I give 10% of my income away each month, which ends up being $220. When I first drafted my budget last July, I wrestled with this a lot. That money would be really useful to help pay down debt! Or save! Or spend! But I came to the conclusion that this was going to be a non-negotiable issue for me. Here’s why:
1. For Character Insurance – I know this may sound a little twisted, but stick with me. Ever since the beginning of time, money has given people power. Not all negative, because I can even see this power in my own life. Having discipline on my money now gives me the power to do fun things later. However, I never want to feel too obsessed with my money management. One of my fears is becoming a stingy, greedy Scrooge who holds tightly to the things I have. By giving, I feel this automatically prevents me from becoming that.
2. Because It’s Not Mine – I am a Christian, so I view everything I have or receive ultimately as a blessing from God. Some of you may disagree with me on this, and that’s fine. But that’s my world-view. Having the mentality of “it’s all God’s anyway” helps me not only give willingly, but allows me to examine other areas of my money management with that same lens. It’s also interesting that Jesus taught on the topic of money more than any other topic during his ministry.
3. Because I Can – Sometimes I feel so unworthy to live in a prosperous country way beyond the means of the rest of the world. No matter the economic climate, there is no doubt we are still a very wealthy nation. Giving such a small portion of what I have is the least I can do.
WAYS TO GIVE:
1. Money – Giving your money is the most obvious and measurable. If you are looking for where to give, there are plenty of great charitable organizations out there. I recommend going to Charity Navigation to look up details on how efficient and responsible organizations are. The last thing you want to do is find out you are giving your money to an organization that pockets over half of its fund raising.
2. Gift-in-Kind – This could include anything from giving clothes to a thrift store, baking goods for a fund-raiser, or donating office supplies to a home. These are called “gift-in-kind” because they have a cost associated with them, but they’re not straight-up monetary gifts.
3. Time – Sometimes I find it easier to give money than to actually invest my life into volunteering or serving my community. But you don’t need to become Mother Teresa or move to Haiti to give your time. I actually volunteer with an organization by doing what I went to school for: marketing! It’s pretty simple for me to do on the side and allows the organization to save money on fund raising and such. With the friendships I’ve made, I sometimes wonder who is benefiting more: the charity or myself.

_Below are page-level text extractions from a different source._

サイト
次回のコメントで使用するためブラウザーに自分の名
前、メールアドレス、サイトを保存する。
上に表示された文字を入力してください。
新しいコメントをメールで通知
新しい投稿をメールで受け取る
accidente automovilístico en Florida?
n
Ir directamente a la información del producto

I don’t mean for this post to be a guilt-trip for readers or to position myself in a “holier-than-thou” light. Believe me, there are many months when the last thing I want to do is fork over hard-earned cash to a charity. In truth, the purpose of this post is so I can come back here and remind myself why I give.

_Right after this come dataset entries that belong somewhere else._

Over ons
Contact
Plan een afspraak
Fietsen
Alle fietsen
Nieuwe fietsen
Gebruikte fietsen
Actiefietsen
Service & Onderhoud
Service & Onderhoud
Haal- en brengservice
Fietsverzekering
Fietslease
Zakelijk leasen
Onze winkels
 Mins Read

What about you? How much do you give per month? What is your perspective on giving?
I totally respect people who do give the full 10% of their income. I used to give 10% of my time teaching underprivileged kids science, but recently I guess I’ve just been feeling like there is so much messed up with me that I need to start fixing that before I can help other people.
But, you’re right, I really need to start giving of myself in some way. Thanks for that reminder!
I’m impressed with the 10% charity! I think I only managed about 5% last year.
So do you tithe to a church, or do you give to other charities?
I give $170 to my church and $50 to an international charity each month. It’s actually a little less than 10% because I don’t factor in any extra income I make aside from my full-time job, but close enough.